BLE Activation Sequence

The BLE phase activates EEG mode on the MW75 headphones:

1. Discover MW75 device via BLE scan
2. Connect to BLE service
3. Send ENABLE_EEG command
4. Wait 300ms (critical timing)
5. Send ENABLE_RAW_MODE command
6. Wait 300ms (critical timing)
7. Send START_SESSION command
8. Wait for all responses
9. Disconnect BLE (macOS Taho 26+ only)

Critical Timing Requirements: - 300ms delays between activation commands are mandatory - Commands must be sent in exact sequence - macOS Taho (26+): BLE must be disconnected before RFCOMM connection due to event loop interference - macOS 15 and earlier: BLE connection can remain active during RFCOMM streaming

BLE Command Details

Commands are sent to the MW75’s BLE characteristic:

ENABLE_EEG = bytes([0x02, 0x73, 0x02, 0x01])      # Enable EEG mode
ENABLE_RAW_MODE = bytes([0x02, 0x73, 0x05, 0x01]) # Enable raw data mode
START_SESSION = bytes([0x02, 0x73, 0x01, 0x01])   # Start streaming session

RFCOMM Data Streaming

After BLE activation, the headphones begin streaming data over RFCOMM channel 25.

Connection Parameters

  • Protocol: Bluetooth Classic RFCOMM

  • Channel: 25

  • Target Data Rate: ~500Hz (2ms intervals)

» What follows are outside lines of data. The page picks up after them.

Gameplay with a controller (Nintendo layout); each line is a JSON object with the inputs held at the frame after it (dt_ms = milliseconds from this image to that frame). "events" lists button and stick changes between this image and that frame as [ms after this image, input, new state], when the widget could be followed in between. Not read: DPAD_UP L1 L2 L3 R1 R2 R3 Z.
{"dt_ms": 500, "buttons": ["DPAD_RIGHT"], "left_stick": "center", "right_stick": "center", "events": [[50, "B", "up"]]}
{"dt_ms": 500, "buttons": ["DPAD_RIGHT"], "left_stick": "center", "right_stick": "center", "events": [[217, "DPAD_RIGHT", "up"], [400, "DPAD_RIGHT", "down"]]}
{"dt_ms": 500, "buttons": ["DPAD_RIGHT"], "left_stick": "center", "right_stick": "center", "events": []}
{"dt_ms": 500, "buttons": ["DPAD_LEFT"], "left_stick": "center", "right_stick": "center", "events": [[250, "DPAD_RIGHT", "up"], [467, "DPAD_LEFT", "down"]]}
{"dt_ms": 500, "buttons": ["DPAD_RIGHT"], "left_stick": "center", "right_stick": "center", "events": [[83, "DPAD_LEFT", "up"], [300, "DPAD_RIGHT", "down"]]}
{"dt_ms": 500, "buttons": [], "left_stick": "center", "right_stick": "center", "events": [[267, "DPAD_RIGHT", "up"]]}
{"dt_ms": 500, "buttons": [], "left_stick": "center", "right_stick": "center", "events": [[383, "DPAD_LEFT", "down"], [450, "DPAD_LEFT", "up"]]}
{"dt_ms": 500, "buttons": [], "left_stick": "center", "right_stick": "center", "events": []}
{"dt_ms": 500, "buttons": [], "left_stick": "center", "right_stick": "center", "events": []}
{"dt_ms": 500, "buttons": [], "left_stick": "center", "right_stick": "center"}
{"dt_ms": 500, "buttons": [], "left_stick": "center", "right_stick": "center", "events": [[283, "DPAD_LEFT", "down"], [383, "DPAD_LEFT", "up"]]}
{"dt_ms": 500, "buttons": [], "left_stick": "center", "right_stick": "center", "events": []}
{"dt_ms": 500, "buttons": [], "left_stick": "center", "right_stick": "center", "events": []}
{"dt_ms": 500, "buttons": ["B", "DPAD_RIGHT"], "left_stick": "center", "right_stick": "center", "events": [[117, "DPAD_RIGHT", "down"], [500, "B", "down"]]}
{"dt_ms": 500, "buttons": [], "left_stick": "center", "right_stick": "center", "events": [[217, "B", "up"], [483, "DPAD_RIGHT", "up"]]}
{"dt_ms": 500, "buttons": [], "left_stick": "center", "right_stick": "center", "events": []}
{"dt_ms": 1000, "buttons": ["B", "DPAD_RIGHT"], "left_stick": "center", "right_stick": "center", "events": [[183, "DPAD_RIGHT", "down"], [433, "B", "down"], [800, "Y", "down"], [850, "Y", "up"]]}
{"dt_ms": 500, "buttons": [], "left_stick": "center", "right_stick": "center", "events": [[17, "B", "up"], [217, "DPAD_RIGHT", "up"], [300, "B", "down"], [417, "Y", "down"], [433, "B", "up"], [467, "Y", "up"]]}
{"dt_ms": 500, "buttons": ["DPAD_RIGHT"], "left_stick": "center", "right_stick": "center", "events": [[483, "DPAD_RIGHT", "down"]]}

  • Packet Structure: 63 bytes per logical packet

  • Transport Chunks: multiples of 64 bytes

Packet Structure

Each logical data packet is exactly 63 bytes with the following structure:

Byte 0:    Sync Byte (0xAA)
Byte 1:    Event ID (239 for EEG data)
Byte 2:    Data Length (0x3C = 60 bytes)
Byte 3:    Counter (increments each packet)
Bytes 4-7:  REF channel (float32, microvolts)
Bytes 8-11: DRL channel (float32, microvolts)
Bytes 12-59: 12 EEG channels (float32 each, raw ADC values)
Byte 60:   Feature Status flags
Bytes 61-62: 16-bit checksum

EEG Channel Layout

The 12 EEG channels (bytes 12-59) represent different electrode positions:

CH1-CH12: Raw ADC values from electrode array

Conversion: raw_adc_value × 0.023842 = microvolts
Disconnection: value 8388607 indicates electrode not connected

Data Validation

Packet Validation

Each packet undergoes validation:

  1. Sync Byte Check - Must be 0xAA

  2. Packet Size Check - Must be exactly 63 bytes

  3. Checksum Verification - 16-bit sum of first 61 bytes

  4. Counter Extraction - Counter value extracted for monitoring (rollover at 255)

Checksum Calculation

def calculate_checksum(data: bytes) -> int:
    """Calculate 16-bit checksum of first 61 bytes."""
    return sum(data[:61]) & 0xFFFF

Data Processing Pipeline

Raw Packet → Validation → Conversion → Output

  1. Receive 63-byte packet from RFCOMM connection

  2. Validate packet structure (sync, size, checksum)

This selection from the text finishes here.